28 de enero de 2011

Analogía

Esto pasó:

el otro día mientras esperaba el bondi, me acerqué al borde del camino y agachándome me puse a observar un hormiguero de tres entradas. Veía a las hormigas ir y venir, atareadas ellas, muy absortas en sus objetivos y muy eficientes por cierto. Era harto interesante verlas trabajar mientras por mi cerebro primitivo se sucedían una miríada de pensamientos existenciales (vaya novedad).

La cosa es que de repente, así nomás, porque me salió del fondo el alma curiosa y hasta sádica que todos tenemos a veces, tomé una pequeña roca y taponé con ella el orificio de la entrada más grande al hormiguero.

Automáticamente, casi sin delay, una ebullición de hormigas comenzó a salir del hormiguero por las otras entradas, descolocadas, casi en histeria colectiva diría al ver que sus movimientos no tenían mucho sentido ya, iban y venían para todas partes pero sin hacer nada útil, no llevaban comida ni elementos para construir ni estaban en tránsito entre dos puntos.
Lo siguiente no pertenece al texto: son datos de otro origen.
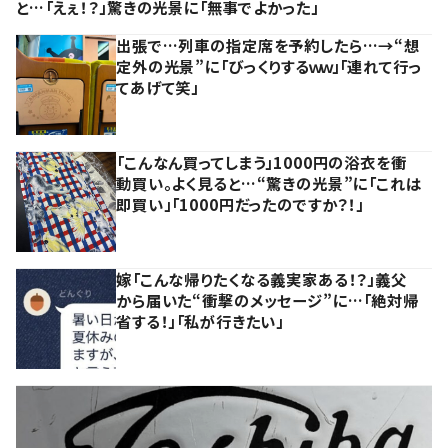
と…「えぇ！？」驚きの光景に「無事でよかった」
出張で…列車の指定席を予約したら…→“想
定外の光景”に「びっくりするｗｗ」「連れて行っ
てあげて笑」
「こんなん買ってしまう」1000円の浴衣を衝
動買い。よく見ると…“驚きの光景”に「これは
即買い」「1000円だったのですか？！」
嫁「こんな帰りたくなる義実家ある！？」義父
から届いた“衝撃のメッセージ”に…「絶対帰
省する！」「私が行きたい」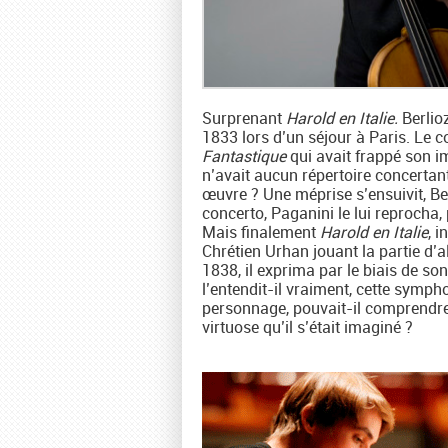
Surprenant
Harold en Italie.
Berlio
1833 lors d’un séjour à Paris. Le 
Fantastique
qui avait frappé son i
n’avait aucun répertoire concertant
œuvre ? Une méprise s’ensuivit, B
concerto, Paganini le lui reprocha, 
Mais finalement
Harold en Italie
, 
Chrétien Urhan jouant la partie d’a
1838, il exprima par le biais de so
l’entendit-il vraiment, cette sympho
personnage, pouvait-il comprendre
virtuose qu’il s’était imaginé ?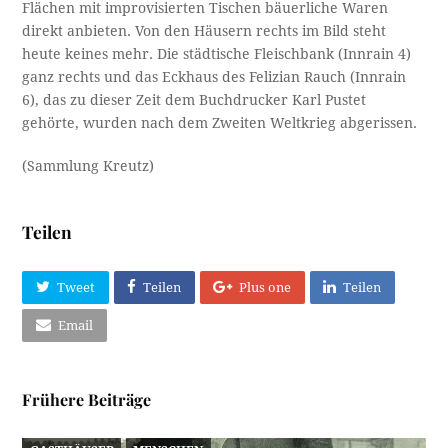
Flächen mit improvisierten Tischen bäuerliche Waren
direkt anbieten. Von den Häusern rechts im Bild steht
heute keines mehr. Die städtische Fleischbank (Innrain 4)
ganz rechts und das Eckhaus des Felizian Rauch (Innrain
6), das zu dieser Zeit dem Buchdrucker Karl Pustet
gehörte, wurden nach dem Zweiten Weltkrieg abgerissen.
(Sammlung Kreutz)
Teilen
Tweet
Teilen
Plus one
Teilen
Email
Frühere Beiträge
Era pura y llanamente, una corrida masiva histérica.

Esperé bastante rato hasta ver qué hacían respecto de semejante montaña que les había colocado en la puerta de su casa. No mucho más que la misma corrida desesperada. Tiempo después vino el bondi, me subí y ciertamente me olvidé de ellas. Al día siguiente, misma rutina mía y misma espera de bondi, me acordé y decidí hecharle una ojeada al hormiguero viendo, no sin demasiada sorpresa, que la roca seguía allí. Las pobres hormigas no habían podido (o no habían querido, nunca lo sabremos) mover la roca de lugar. En su lugar, me dí cuenta que las otras entradas al hormiguero y la que estaba bloqueda estaban distintas, como abandonadas. Y eso era, el hormiguero fue abandonado. Sólo se veían un par de rezagadas que, o eran melancólicas o estaban patrullando la zona por si se habían olvidado de algo. Qué fue de las hormigas, no tengo idea.

Un acto sádico, lindando lo violento y aprovechador de mi parte había cambiado por completo el destino de miles y miles de hormigas. Así nomás. Y ellas nunca van a tener idea de qué ocasionó semejante tragedia.